**ACTIVITY LIST:**
1 – List every name that the b-jet selection script brings in through its import statements.
2 – Rewrite the b-jet selection script from "#!/usr/bin/env python" to "C. Petersen (NBI)", substituting "ALEPH" for "Aleph".
3 – Proceed with the Python script for selecting b-jets in Z->qqbar simulation, starting right after its last line.

#!/usr/bin/env python

# ----------------------------------------------------------------------------------- #
#
#  Python macro for selecting b-jets in Aleph Z->qqbar MC:
#
#  Author: Troels C. Petersen (NBI)
#  Email:  petersen@nbi.dk
#  Date:   20th of April 2020
#
# ----------------------------------------------------------------------------------- #

from __future__ import print_function, division   # Ensures Python3 printing & division standard
from matplotlib import pyplot as plt
from matplotlib import colors
from matplotlib.colors import LogNorm
import numpy as np
import csv

# Possible other packages to consider:
# cornerplot, seaplot, sklearn.decomposition(PCA)

r = np.random
r.seed(42)

SavePlots = False          # For now, don't save plots (once you trust your code, switch on)
plt.close('all')           # To close all open figures




# ----------------------------------------------------------------------------------- #
# Evaluate (made into a function, as this is called many times):
# ----------------------------------------------------------------------------------- #
def evaluate(bquark) :
    N = [[0,0], [0,0]]   # Make a list of lists (i.e. matrix) for counting successes/failures.
    for i in np.arange(len(isb)):
        if (bquark[i] == 0 and isb[i] == 0) : N[0][0] += 1
        if (bquark[i] == 0 and isb[i] == 1) : N[0][1] += 1
        if (bquark[i] == 1 and isb[i] == 0) : N[1][0] += 1
        if (bquark[i] == 1 and isb[i] == 1) : N[1][1] += 1
    fracWrong = float(N[0][1]+N[1][0])/float(len(isb))
    return N, fracWrong




# ----------------------------------------------------------------------------------- #
# Main program start:
# ----------------------------------------------------------------------------------- #

# Get data:
# ----------------------------------------------------------------------------------- #
data = np.genfromtxt('AlephBtag_MC_small_v2.csv', names=True)

**LISTED ENTRIES:**
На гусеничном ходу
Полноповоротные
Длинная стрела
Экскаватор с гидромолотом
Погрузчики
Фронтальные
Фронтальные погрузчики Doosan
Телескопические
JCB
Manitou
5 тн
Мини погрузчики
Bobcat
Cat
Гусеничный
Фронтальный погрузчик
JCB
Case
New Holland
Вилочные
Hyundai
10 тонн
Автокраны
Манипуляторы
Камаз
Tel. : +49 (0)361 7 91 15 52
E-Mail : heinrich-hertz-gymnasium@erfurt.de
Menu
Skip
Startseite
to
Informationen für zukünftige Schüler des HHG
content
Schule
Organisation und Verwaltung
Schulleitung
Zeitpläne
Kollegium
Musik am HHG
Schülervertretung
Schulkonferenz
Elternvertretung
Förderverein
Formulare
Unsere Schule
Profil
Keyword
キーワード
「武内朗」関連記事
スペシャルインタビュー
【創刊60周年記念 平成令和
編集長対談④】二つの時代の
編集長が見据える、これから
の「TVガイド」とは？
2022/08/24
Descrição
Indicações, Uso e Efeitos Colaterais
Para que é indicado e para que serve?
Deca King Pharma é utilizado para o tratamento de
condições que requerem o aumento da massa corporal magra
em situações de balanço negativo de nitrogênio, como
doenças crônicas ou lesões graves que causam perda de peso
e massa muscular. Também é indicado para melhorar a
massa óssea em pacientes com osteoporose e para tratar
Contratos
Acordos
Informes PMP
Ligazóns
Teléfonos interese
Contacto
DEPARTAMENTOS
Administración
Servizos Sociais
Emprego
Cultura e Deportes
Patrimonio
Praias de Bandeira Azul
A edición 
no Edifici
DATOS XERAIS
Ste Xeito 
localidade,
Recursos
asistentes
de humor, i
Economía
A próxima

**RESULTS OF THE TASKS:**
1 –
print_function
division
pyplot (as plt)
colors
LogNorm
numpy (as np)
csv

2 –
#!/usr/bin/env python

# ----------------------------------------------------------------------------------- #
#
#  Python macro for selecting b-jets in ALEPH Z->qqbar MC:
#
#  Author: Troels C. Petersen (NBI)

3 –
energy = data['energy']
cTheta = data['cTheta']
phi    = data['phi']
prob_b = data['prob_b']
spheri = data['spheri']
pt2rel = data['pt2rel']
multip = data['multip']
bqvjet = data['bqvjet']
ptlrel = data['ptlrel']
nnbjet = data['nnbjet']
isb    = data['isb']


# Produce 1D figures:
# ----------------------------------------------------------------------------------- #

# Define the histogram range and binning (important - MatPlotLib is NOT good at this):
Nbins = 100
xmin = 0.0
xmax = 1.0

# Make new lists selected based on what the jets really are (b-quark jet or light-quark jet):
prob_b_bjets = []
prob_b_ljets = []
bqvjet_bjets = []
bqvjet_ljets = []
for i in np.arange(len(isb)) :
    if (isb[i] == 1) :
        prob_b_bjets.append(prob_b[i])
        bqvjet_bjets.append(bqvjet[i])
    else             :
        prob_b_ljets.append(prob_b[i])
        bqvjet_ljets.append(bqvjet[i])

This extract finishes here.